- _EXERCISE OBJECTIVE_:
Show every line in the entries below where the word "name" appears.

[Annotated scene photographs]

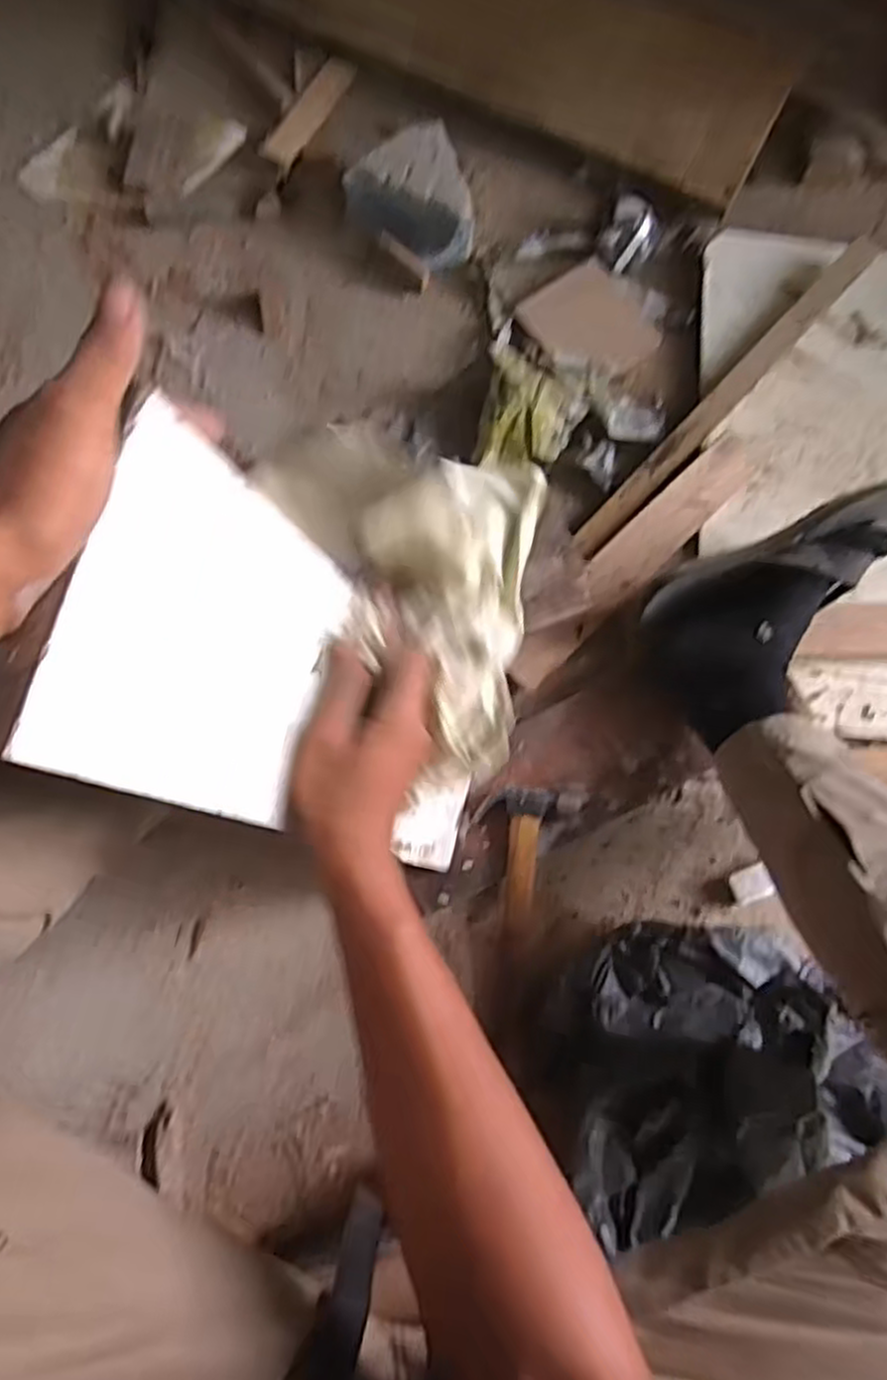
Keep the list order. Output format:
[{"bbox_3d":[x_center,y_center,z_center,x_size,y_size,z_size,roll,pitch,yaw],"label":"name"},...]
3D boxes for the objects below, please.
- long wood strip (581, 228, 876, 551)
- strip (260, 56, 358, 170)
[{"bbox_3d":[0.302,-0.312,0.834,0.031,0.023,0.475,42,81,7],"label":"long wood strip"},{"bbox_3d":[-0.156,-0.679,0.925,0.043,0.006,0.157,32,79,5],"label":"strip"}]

--

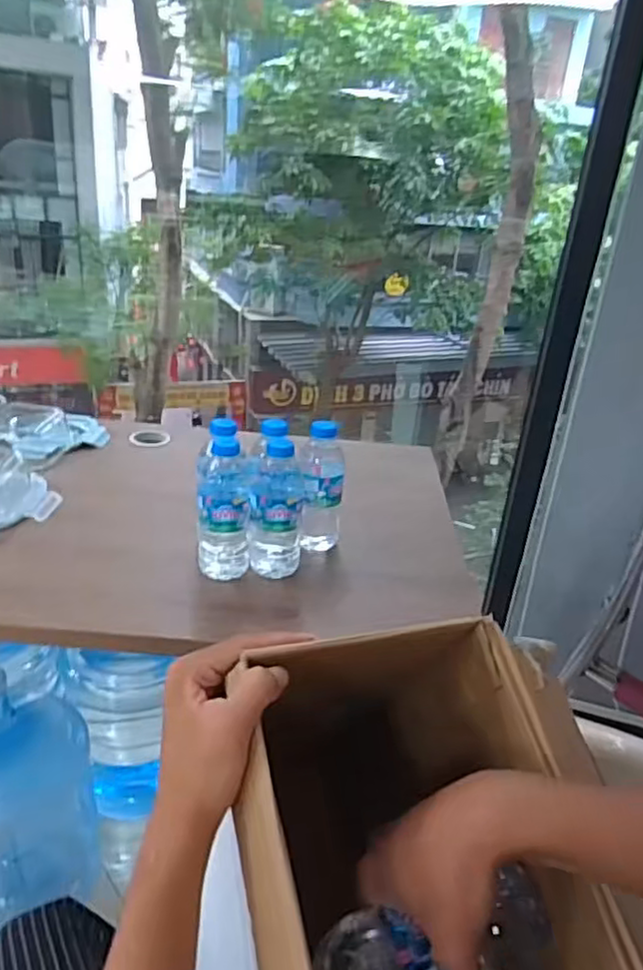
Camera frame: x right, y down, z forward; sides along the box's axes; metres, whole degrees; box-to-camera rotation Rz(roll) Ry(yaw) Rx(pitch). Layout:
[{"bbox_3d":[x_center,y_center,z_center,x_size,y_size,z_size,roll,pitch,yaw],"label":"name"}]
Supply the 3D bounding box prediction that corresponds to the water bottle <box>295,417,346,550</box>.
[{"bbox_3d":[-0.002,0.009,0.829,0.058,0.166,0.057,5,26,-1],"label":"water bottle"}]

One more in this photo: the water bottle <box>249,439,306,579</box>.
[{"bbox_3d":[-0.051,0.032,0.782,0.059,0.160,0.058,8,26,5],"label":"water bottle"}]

- _FINISHED EXERCISE_:
[{"bbox_3d":[x_center,y_center,z_center,x_size,y_size,z_size,roll,pitch,yaw],"label":"name"},...]
[{"bbox_3d":[x_center,y_center,z_center,x_size,y_size,z_size,roll,pitch,yaw],"label":"name"}]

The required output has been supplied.